Ja, das klingt absurd, weil es offensichtlich nicht die Vorstellung des europäischen Gesetzgebers war. Aber dabei darf man nicht aus dem Blick verlieren, dass bis 2017 die Rechtsprechung auch schon gegen den erklärten Sinn und Zweck der E-Commerce Richtlinie und den Wortlaut des heutigen Art. 4 DSA entschieden hat. Deutsche Amtsgerichte neigen offenbar dazu, bis hart an die Grenze der Rechtsbeugung der Urheberrechtsindustrie Unterlassungsansprüche zuzuschreiben. Deswegen haben wir uns in der Lage für eine 100 % wasserdichte Regelung im DDG ausgesprochen, einfach weil wir in Deutschland bis 2017 schon einmal erlebt haben, dass nur eine solche Regelung auch wirklich vor Abmahnungen schützt.
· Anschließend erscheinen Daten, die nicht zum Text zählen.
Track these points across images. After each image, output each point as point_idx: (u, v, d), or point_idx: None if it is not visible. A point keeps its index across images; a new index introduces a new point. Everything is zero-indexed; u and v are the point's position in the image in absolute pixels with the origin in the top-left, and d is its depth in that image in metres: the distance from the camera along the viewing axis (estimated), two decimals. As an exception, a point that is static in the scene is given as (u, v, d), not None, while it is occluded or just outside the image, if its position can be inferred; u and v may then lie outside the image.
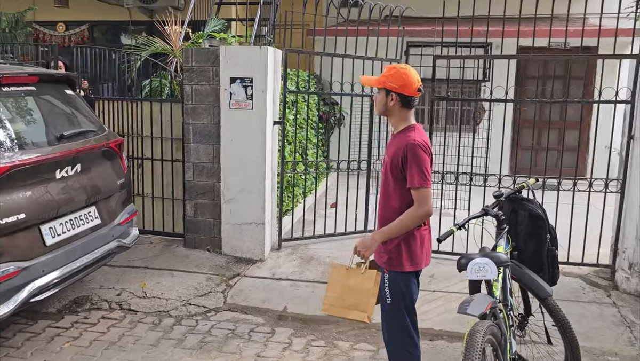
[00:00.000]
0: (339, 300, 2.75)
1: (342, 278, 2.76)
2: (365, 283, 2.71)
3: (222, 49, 5.02)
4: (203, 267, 5.14)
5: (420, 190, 2.64)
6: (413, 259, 2.76)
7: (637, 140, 4.71)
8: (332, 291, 2.79)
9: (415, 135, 2.70)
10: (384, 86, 2.76)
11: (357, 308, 2.72)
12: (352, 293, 2.71)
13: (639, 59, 4.68)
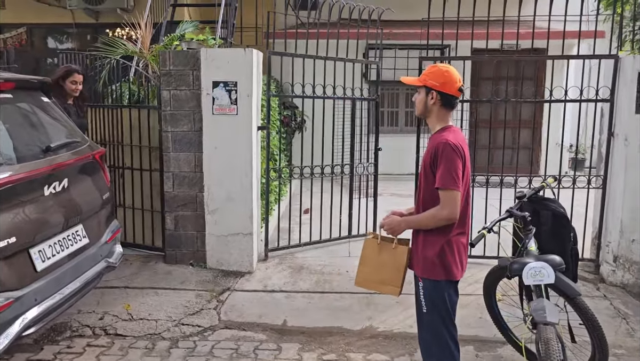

Aber jetzt steht es ja nochmal ausdrücklich so in den Erwägungsgründen und kommt auch in der amtlichen Begründung des DDG zu § 8 Abs. 2 (S. 67) eindeutig zum Ausdruck - WLANs sollen der Privilegierung des Art. 4 DSA unterliegen. Da habe ich offen mehr Vertrauen in die deutschen Gerichte - über eine solche Auslegungshilfe setzt sich doch keiner hinweg.
Eine andere Auslegung würde jedenfalls die nächste Instanz nicht überstehen.

Mich wundert nur, dass das Ministerium auf Eure Anfrage hin so rumeiert, aber vielleicht sind die Pressesprecher hier nicht richtig abgeholt gewesen?